I would say no.
If I remember right, Tennyson, you set nice tank with non-photosynthetic corals, and there are much more cheaper, better (looking and surviving) corals and non-photosynthetic animals in stores, at significantly lesser price. But it's my personal opinion, I prefer having collection of 5 different kinds of the sun corals to 1 few polyps$150 frag of dendrophyllia

.
My tanks are not able to support most decorative sponges, some hitchhiking sponge only. And I tried Haliclona blue, spiny orange, tree orange, ball orange, this candy cane, encrusting yellow, orange white and others. If decorative sponges are doing well in your tank for 5 months or so, it's another matter.
All other inhabitants are OK: suns, gorgonians, scleros, dendro, relative of blueberry gorgonian, Christrmas tree worms, crinoids.

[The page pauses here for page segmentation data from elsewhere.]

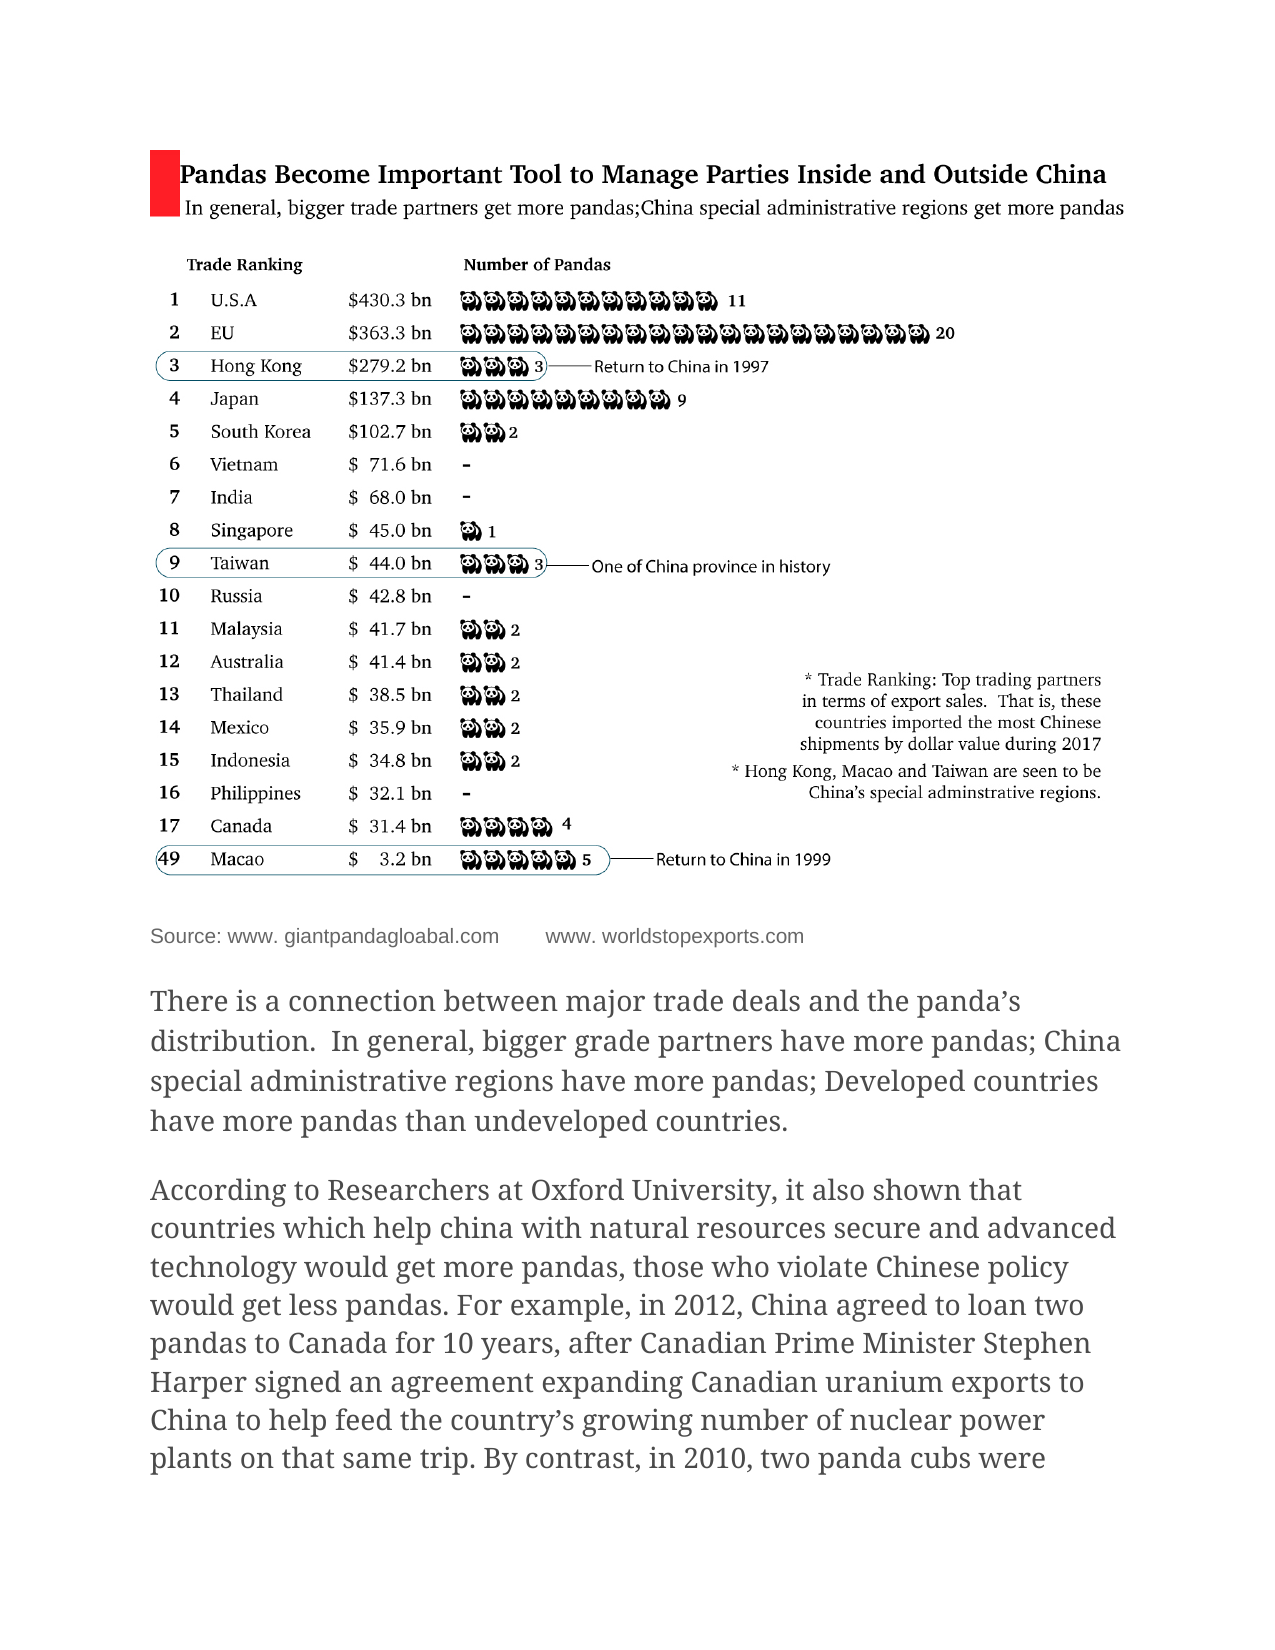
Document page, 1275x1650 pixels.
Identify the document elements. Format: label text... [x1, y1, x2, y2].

picture [150, 150, 1125, 893]
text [150, 1170, 1125, 1477]
text There is a connection between major trade deals and the panda’s distribution. In general, bigger grade partners have more pandas; China special administrative regions have more pandas; Developed countries have more pandas than undeveloped countries. [150, 979, 1125, 1139]
text Source: www. giantpandagloabal.com www. worldstopexports.com [150, 908, 1125, 948]
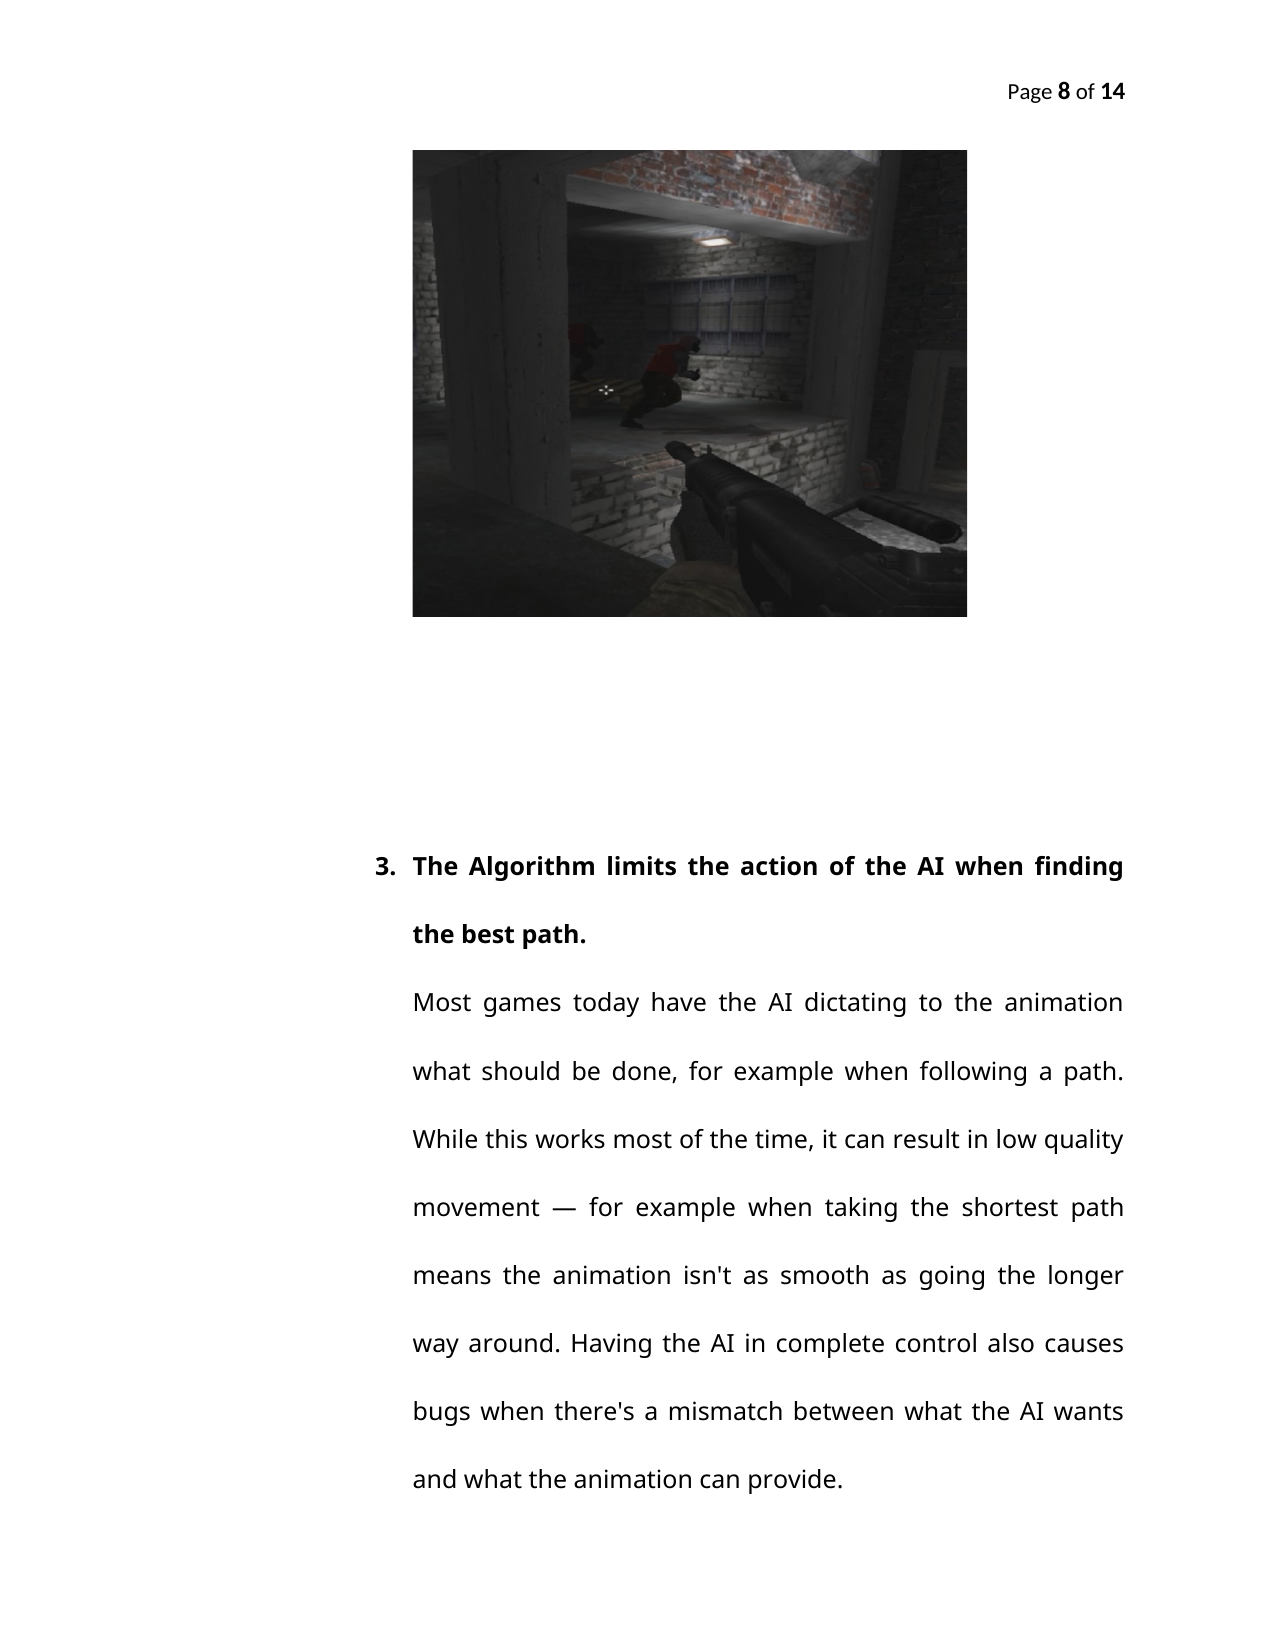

Pardon the mess, working on it
Even the Holy Graal on non-photosynthetic corals - dendronephthya - is as usual:
Though had coraline bleaching after treating from aiptasia, same time as sponge visibly declined.
Let see its decline:
Aiptasia burned the lower branch, it died:
(Aiptasia was upside down and retracts fast).
2 months later:
The dead part of sponge was cut off, dead tissue removed by tweezers, and live polyps' mesh was glued (super glue) to the rock.
For a few days polyps were open, then they relaxed and looks like they are melting.
11 days difference:
But again, I had seen a person that was able to keep this sponge for an year with phytoplankton feedings. Maybe she has the cleaner tank with significantly less particulates and dissolved organic content.
P.S. This sponge was never exposed to the air, at lest at my knowledge. So I can exclude this as a cause.